⟨

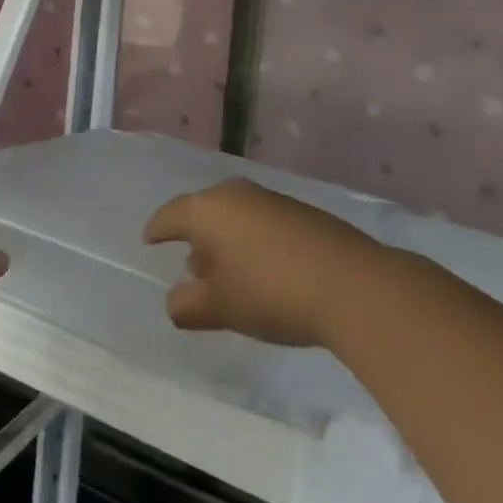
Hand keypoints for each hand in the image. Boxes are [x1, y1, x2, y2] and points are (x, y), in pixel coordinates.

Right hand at [143, 178, 380, 348]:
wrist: (353, 285)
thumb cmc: (270, 292)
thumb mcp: (219, 308)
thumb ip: (187, 306)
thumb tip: (175, 301)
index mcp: (207, 210)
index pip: (170, 215)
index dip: (157, 229)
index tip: (149, 240)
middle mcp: (236, 195)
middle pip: (204, 212)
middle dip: (195, 237)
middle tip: (191, 265)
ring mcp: (272, 200)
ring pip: (236, 217)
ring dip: (227, 241)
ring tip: (228, 272)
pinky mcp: (303, 214)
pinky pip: (263, 224)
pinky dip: (254, 243)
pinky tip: (265, 270)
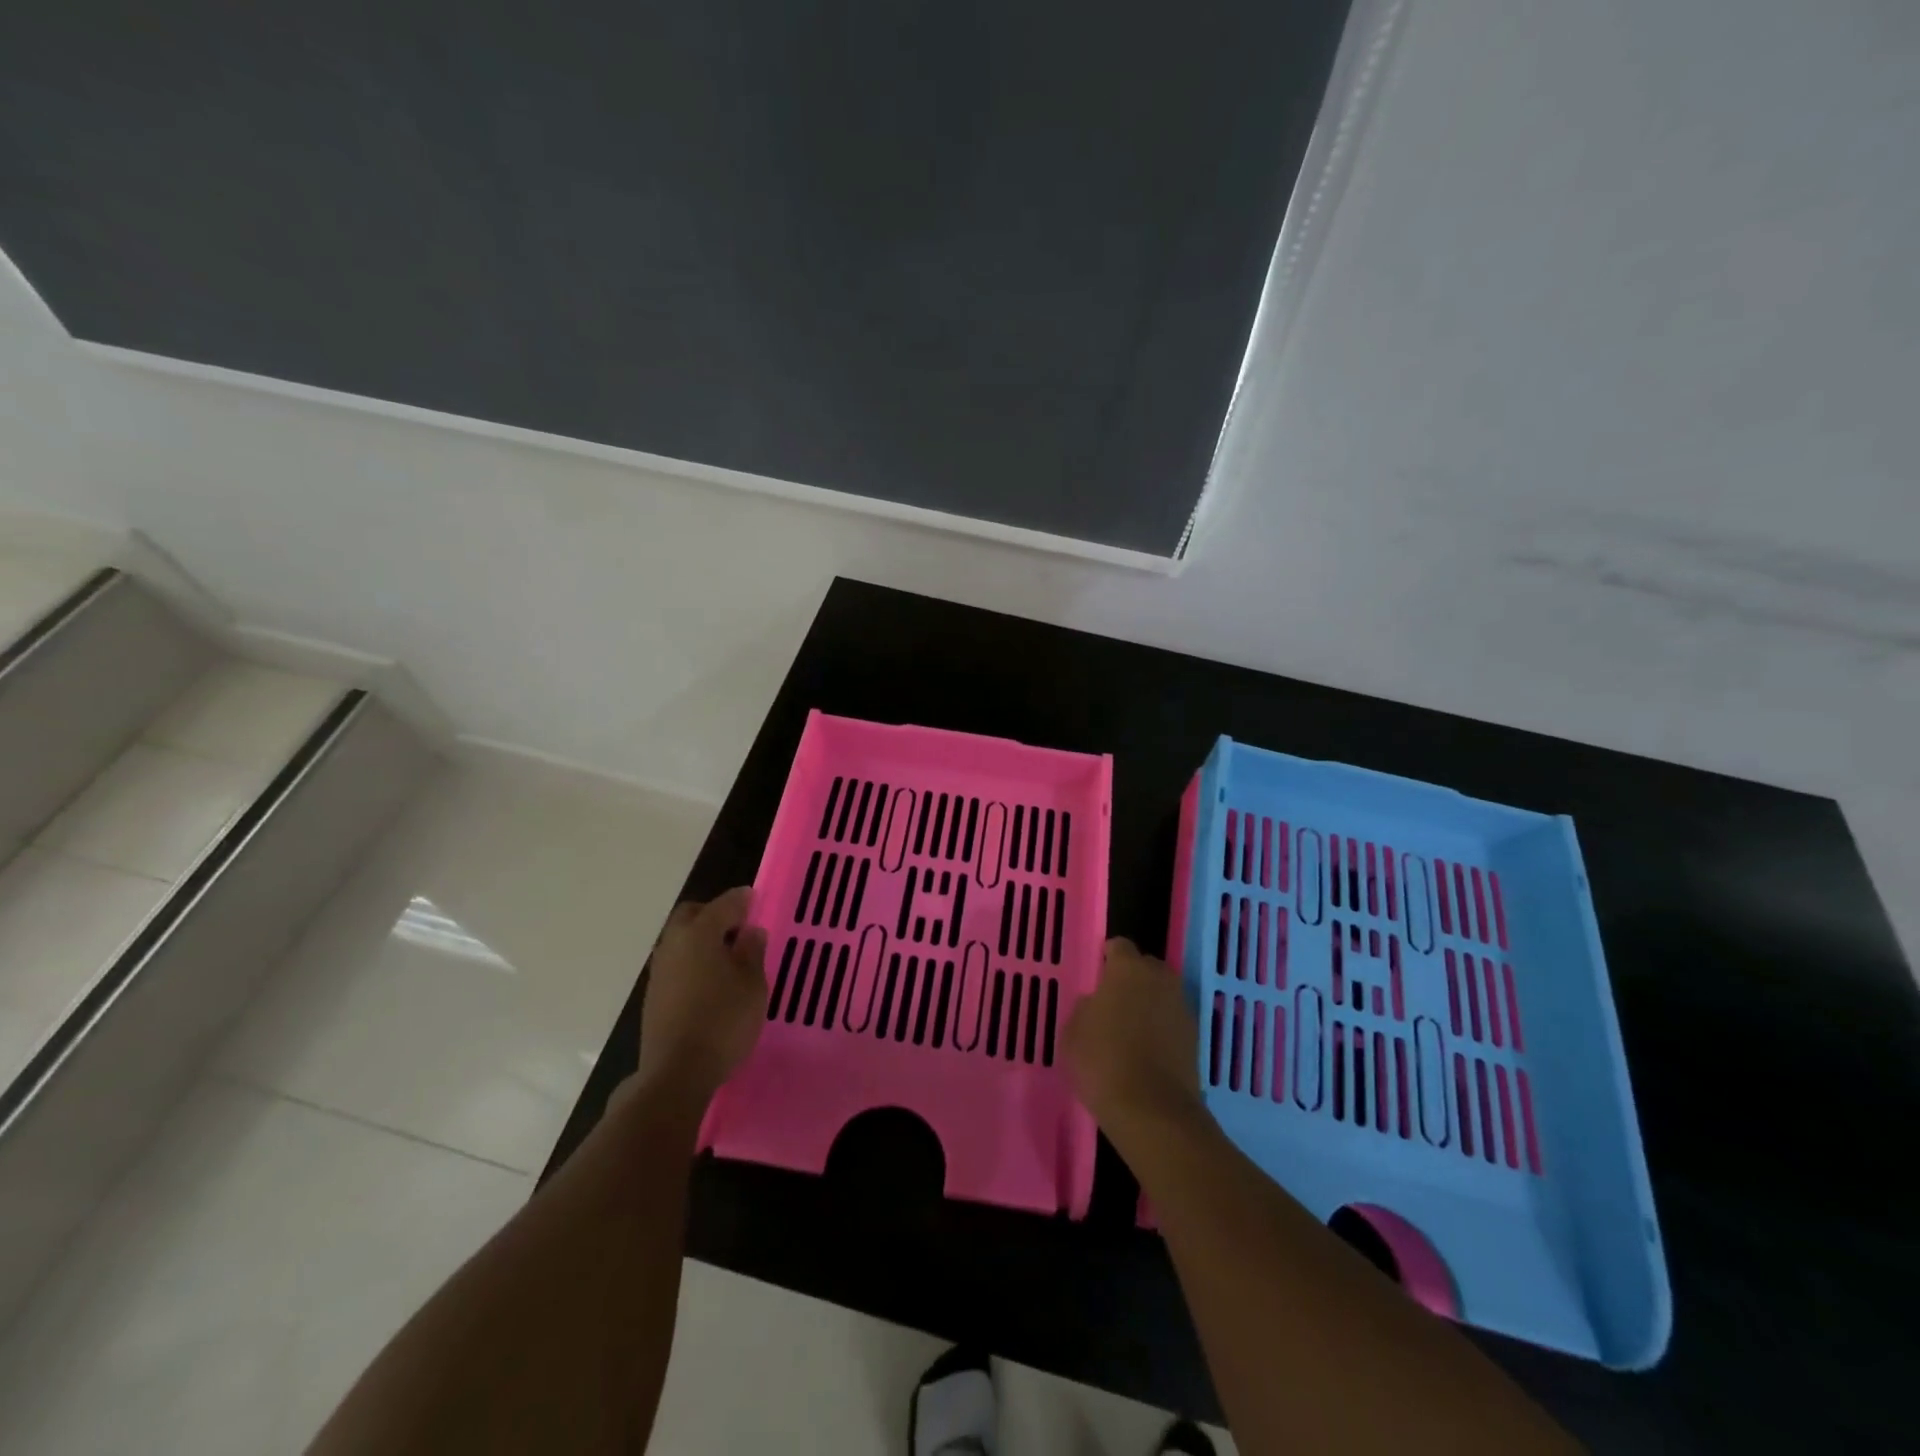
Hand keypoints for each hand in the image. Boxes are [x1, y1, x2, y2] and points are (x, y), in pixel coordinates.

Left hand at [634, 888, 767, 1100]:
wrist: (676, 1073)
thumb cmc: (723, 1021)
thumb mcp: (752, 985)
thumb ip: (752, 953)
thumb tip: (750, 932)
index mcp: (699, 934)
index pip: (723, 904)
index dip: (741, 899)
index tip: (754, 897)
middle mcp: (674, 944)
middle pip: (691, 915)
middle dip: (713, 913)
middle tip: (738, 926)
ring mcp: (659, 971)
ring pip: (680, 940)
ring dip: (701, 939)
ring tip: (727, 955)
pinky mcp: (654, 996)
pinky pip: (676, 963)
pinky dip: (693, 961)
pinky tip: (710, 980)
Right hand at [1064, 938, 1205, 1143]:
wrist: (1152, 1110)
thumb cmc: (1103, 1062)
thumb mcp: (1073, 1031)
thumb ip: (1086, 1007)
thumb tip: (1098, 1004)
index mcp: (1128, 968)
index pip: (1118, 946)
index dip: (1106, 958)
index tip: (1096, 976)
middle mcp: (1160, 978)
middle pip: (1145, 967)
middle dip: (1131, 978)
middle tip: (1112, 1002)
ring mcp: (1182, 1007)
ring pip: (1162, 993)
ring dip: (1148, 1003)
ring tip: (1130, 1028)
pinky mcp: (1195, 1037)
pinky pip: (1172, 1020)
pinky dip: (1162, 1027)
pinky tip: (1147, 1050)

⟩

* **Your objective**: Take every line from the data that contains the word "ring".

* **Written answer**:
ring mcp: (272, 200)
ring pip: (236, 217)
ring dip: (227, 241)
ring tip: (228, 272)
ring mcp: (659, 971)
ring pip: (680, 940)
ring dip: (701, 939)
ring tip: (727, 955)
ring mcp: (1182, 1007)
ring pip: (1162, 993)
ring dip: (1148, 1003)
ring tip: (1130, 1028)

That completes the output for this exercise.